■ **Study material**
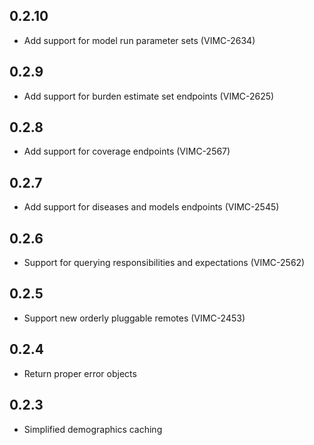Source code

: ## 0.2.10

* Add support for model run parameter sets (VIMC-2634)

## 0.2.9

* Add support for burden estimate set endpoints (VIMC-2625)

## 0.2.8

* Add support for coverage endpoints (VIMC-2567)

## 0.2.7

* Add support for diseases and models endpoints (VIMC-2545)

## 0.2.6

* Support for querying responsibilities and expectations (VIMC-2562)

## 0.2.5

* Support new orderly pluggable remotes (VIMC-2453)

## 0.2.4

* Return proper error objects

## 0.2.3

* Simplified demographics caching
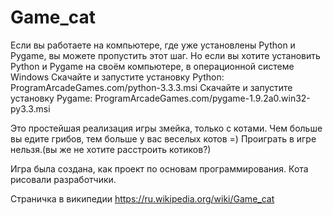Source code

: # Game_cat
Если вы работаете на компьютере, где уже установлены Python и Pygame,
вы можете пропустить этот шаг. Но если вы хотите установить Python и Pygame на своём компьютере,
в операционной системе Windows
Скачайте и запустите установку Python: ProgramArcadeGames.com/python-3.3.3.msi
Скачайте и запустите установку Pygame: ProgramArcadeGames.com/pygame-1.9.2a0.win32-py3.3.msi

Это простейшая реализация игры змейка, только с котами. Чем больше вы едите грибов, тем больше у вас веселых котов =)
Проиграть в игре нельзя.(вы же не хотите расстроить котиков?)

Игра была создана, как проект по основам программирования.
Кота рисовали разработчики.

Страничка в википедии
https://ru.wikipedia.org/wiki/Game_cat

■ **Exercise instructions**
Extract every line in the records above that contains the word "хотите".

■ **Response**
вы можете пропустить этот шаг. Но если вы хотите установить Python и Pygame на своём компьютере,
Проиграть в игре нельзя.(вы же не хотите расстроить котиков?)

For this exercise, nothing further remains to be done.